══ GIVEN ENTRIES ══

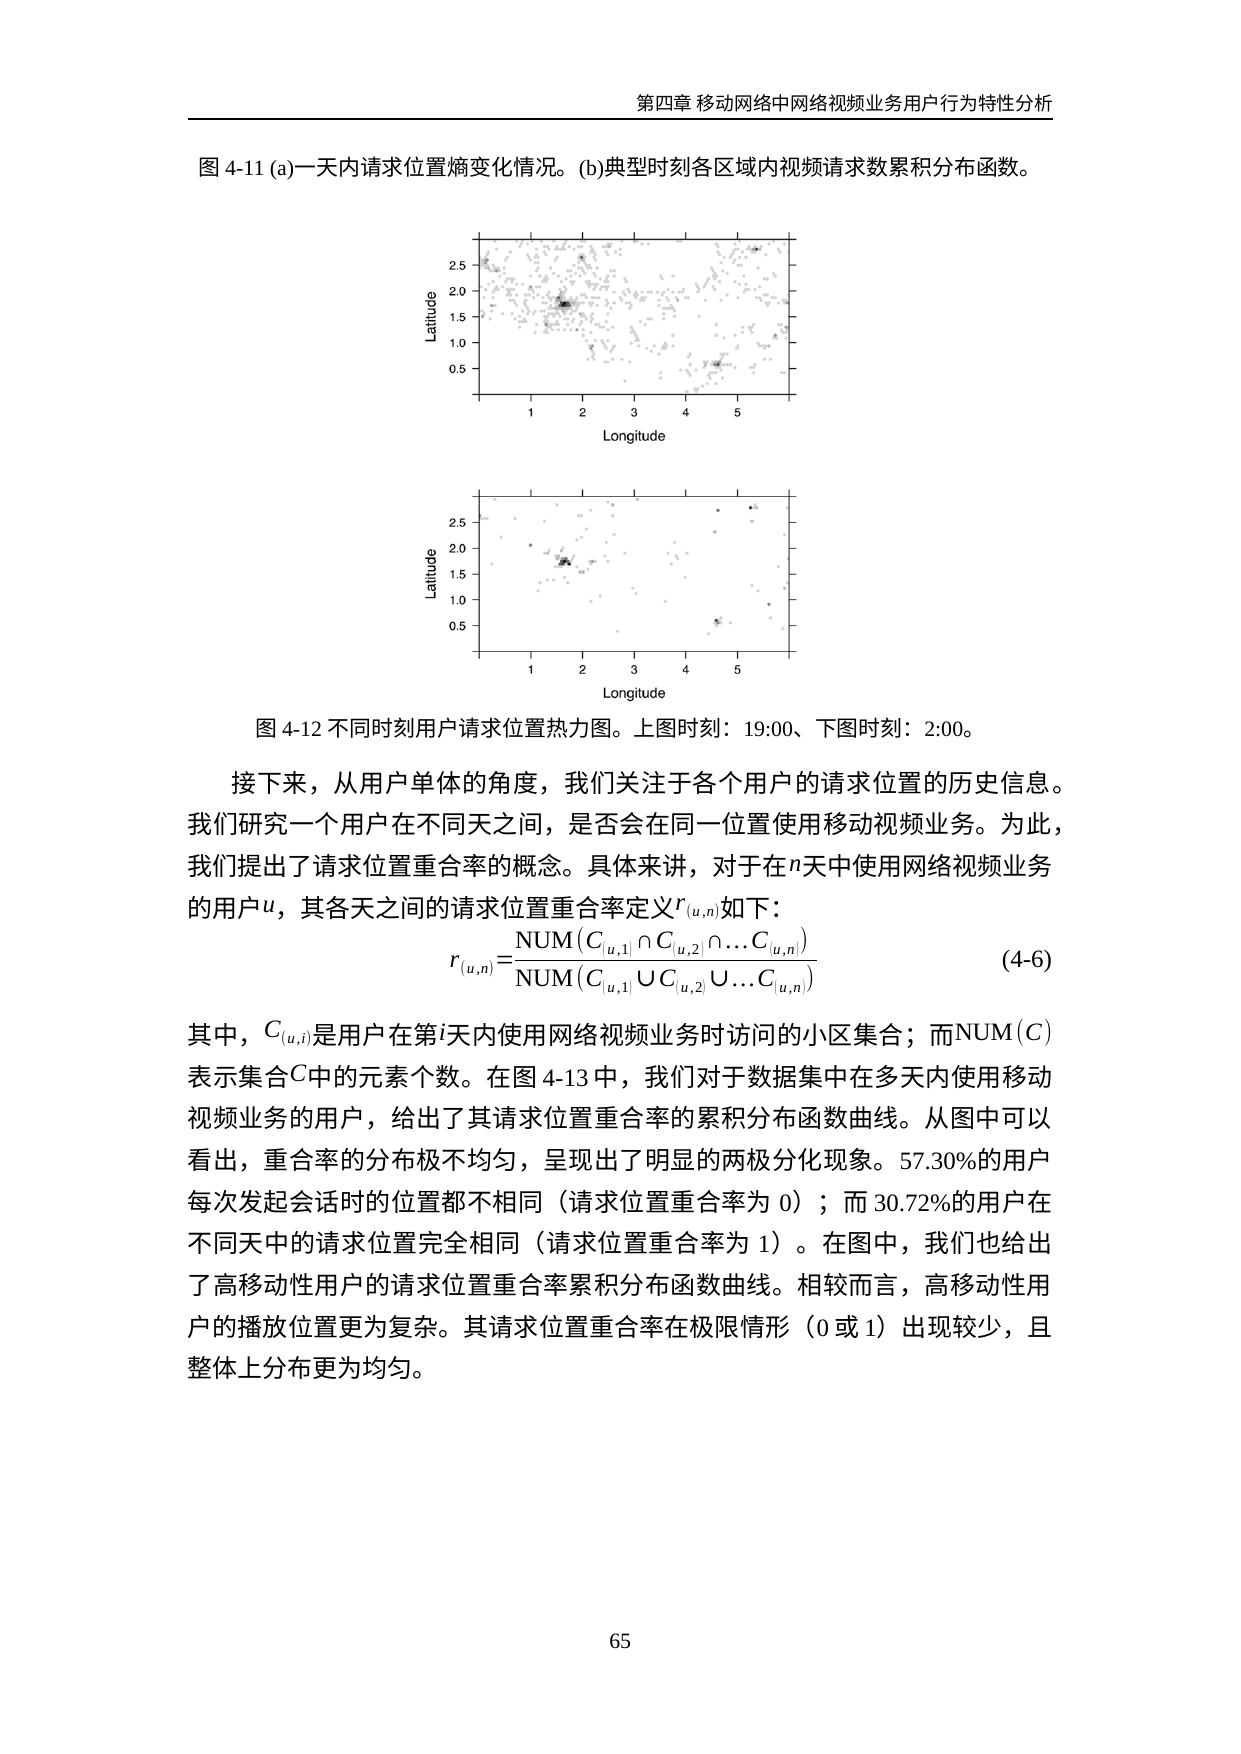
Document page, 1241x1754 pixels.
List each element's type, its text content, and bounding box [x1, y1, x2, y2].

text 图4-12 不同时刻用户请求位置热力图。上图时刻：19:00、下图时刻：2:00。 [187, 711, 1053, 743]
text 图4-11 (a)一天内请求位置熵变化情况。(b)典型时刻各区域内视频请求数累积分布函数。 [187, 150, 1053, 182]
text 其中，是用户在第天内使用网络视频业务时访问的小区集合；而表示集合中的元素个数。在图4-13中，我们对于数据集中在多天内使用移动视频业务的用户，给出了其请求位置重合率的累积分布函数曲线。从图中可以看出，重合率的分布极不均匀，呈现出了明显的两极分化现象。57.30%的用户每次发起会话时的位置都不相同（请求位置重合率为0）；而30.72%的用户在不同天中的请求位置完全相同（请求位置重合率为1）。在图中，我们也给出了高移动性用户的请求位置重合率累积分布函数曲线。相较而言，高移动性用户的播放位置更为复杂。其请求位置重合率在极限情形（0或1）出现较少，且整体上分布更为均匀。 [187, 1011, 1053, 1386]
text 接下来，从用户单体的角度，我们关注于各个用户的请求位置的历史信息。我们研究一个用户在不同天之间，是否会在同一位置使用移动视频业务。为此，我们提出了请求位置重合率的概念。具体来讲，对于在天中使用网络视频业务的用户，其各天之间的请求位置重合率定义如下： [187, 759, 1053, 925]
picture [406, 197, 835, 712]
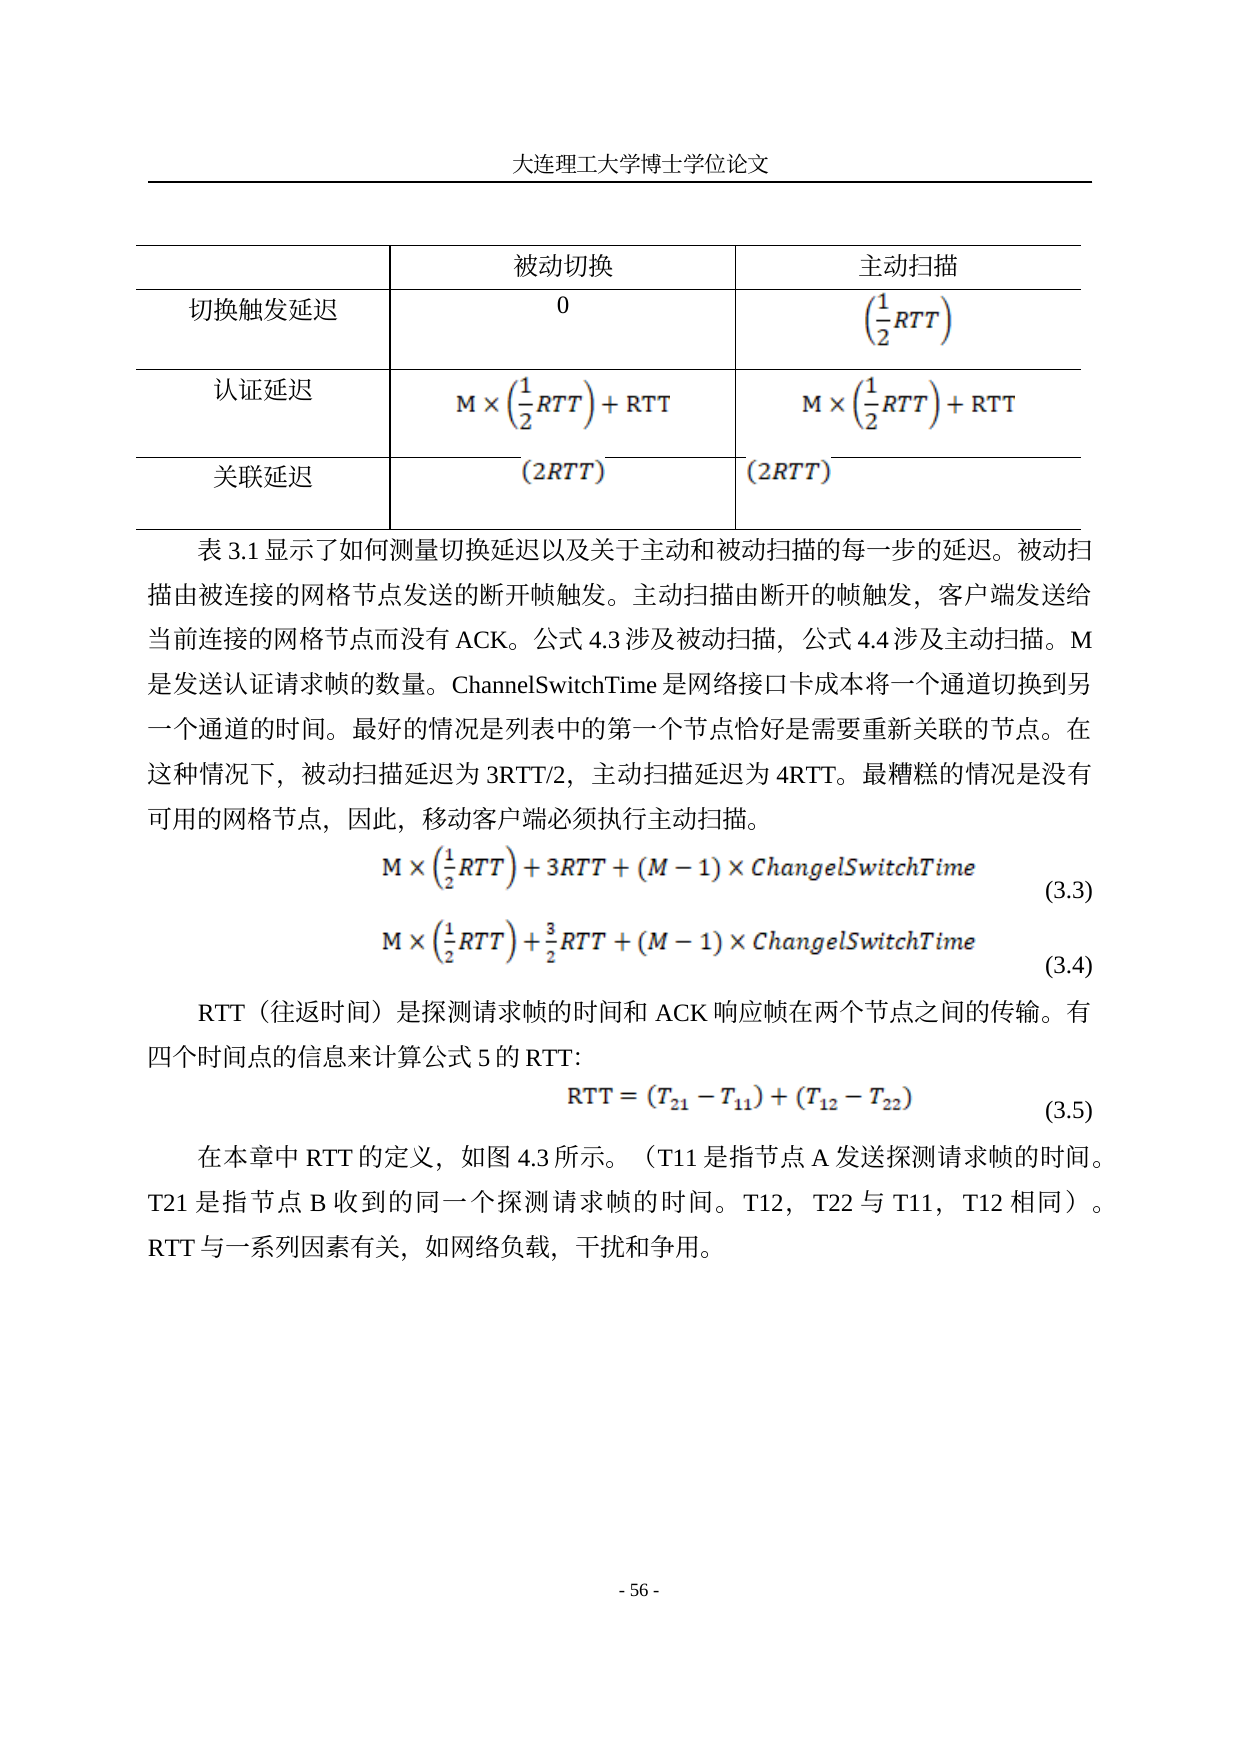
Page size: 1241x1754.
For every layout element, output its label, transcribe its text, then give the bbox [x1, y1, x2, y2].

table_cell [391, 458, 735, 529]
table_cell [736, 290, 1081, 369]
picture [864, 290, 953, 355]
picture [382, 844, 976, 899]
text 表3.1显示了如何测量切换延迟以及关于主动和被动扫描的每一步的延迟。被动扫描由被连接的网格节点发送的断开帧触发。主动扫描由断开的帧触发，客户端发送给当前连接的网格节点而没有ACK。公式4.3涉及被动扫描，公式4.4涉及主动扫描。M是发送认证请求帧的数量。ChannelSwitchTime是网络接口卡成本将一个通道切换到另一个通道的时间。最好的情况是列表中的第一个节点恰好是需要重新关联的节点。在这种情况下，被动扫描延迟为3RTT/2，主动扫描延迟为4RTT。最糟糕的情况是没有可用的网格节点，因此，移动客户端必须执行主动扫描。 [148, 530, 1092, 836]
text (3.5) [148, 1083, 1092, 1123]
table_cell 0 [391, 290, 735, 369]
picture [567, 1082, 914, 1118]
picture [746, 457, 831, 494]
table_cell [736, 458, 1081, 529]
picture [456, 374, 670, 439]
table_cell 切换触发延迟 [136, 290, 389, 369]
table_cell 关联延迟 [136, 458, 389, 529]
picture [521, 457, 605, 494]
table_cell 认证延迟 [136, 370, 389, 457]
table_header 被动切换 [391, 246, 735, 289]
table_header 主动扫描 [736, 246, 1081, 289]
text (3.3) [148, 845, 1092, 904]
table_cell [736, 370, 1081, 457]
text 在本章中RTT的定义，如图4.3所示。（T11是指节点A发送探测请求帧的时间。T21是指节点B收到的同一个探测请求帧的时间。T12，T22与T11，T12相同）。RTT与一系列因素有关，如网络负载，干扰和争用。 [148, 1138, 1092, 1264]
table_cell [391, 370, 735, 457]
table_header [136, 246, 389, 289]
picture [382, 918, 976, 973]
picture [802, 374, 1015, 439]
text RTT（往返时间）是探测请求帧的时间和ACK响应帧在两个节点之间的传输。有四个时间点的信息来计算公式5的RTT： [148, 993, 1092, 1074]
text (3.4) [148, 919, 1092, 978]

═══

▶ EXERCISE REQUIREMENTS
Pictures aside, print exactly the lines above starting with the one containing "List each element's" and going on through the one containing "Page size: 1241x1754.".

▶ EXERCISE RESULT
List each element's type, its text content, and bounding box [x1, y1, x2, y2].

text 图4-12 不同时刻用户请求位置热力图。上图时刻：19:00、下图时刻：2:00。 [187, 711, 1053, 743]
text 图4-11 (a)一天内请求位置熵变化情况。(b)典型时刻各区域内视频请求数累积分布函数。 [187, 150, 1053, 182]
text 其中，是用户在第天内使用网络视频业务时访问的小区集合；而表示集合中的元素个数。在图4-13中，我们对于数据集中在多天内使用移动视频业务的用户，给出了其请求位置重合率的累积分布函数曲线。从图中可以看出，重合率的分布极不均匀，呈现出了明显的两极分化现象。57.30%的用户每次发起会话时的位置都不相同（请求位置重合率为0）；而30.72%的用户在不同天中的请求位置完全相同（请求位置重合率为1）。在图中，我们也给出了高移动性用户的请求位置重合率累积分布函数曲线。相较而言，高移动性用户的播放位置更为复杂。其请求位置重合率在极限情形（0或1）出现较少，且整体上分布更为均匀。 [187, 1011, 1053, 1386]
text 接下来，从用户单体的角度，我们关注于各个用户的请求位置的历史信息。我们研究一个用户在不同天之间，是否会在同一位置使用移动视频业务。为此，我们提出了请求位置重合率的概念。具体来讲，对于在天中使用网络视频业务的用户，其各天之间的请求位置重合率定义如下： [187, 759, 1053, 925]
picture [406, 197, 835, 712]
Page size: 1241x1754.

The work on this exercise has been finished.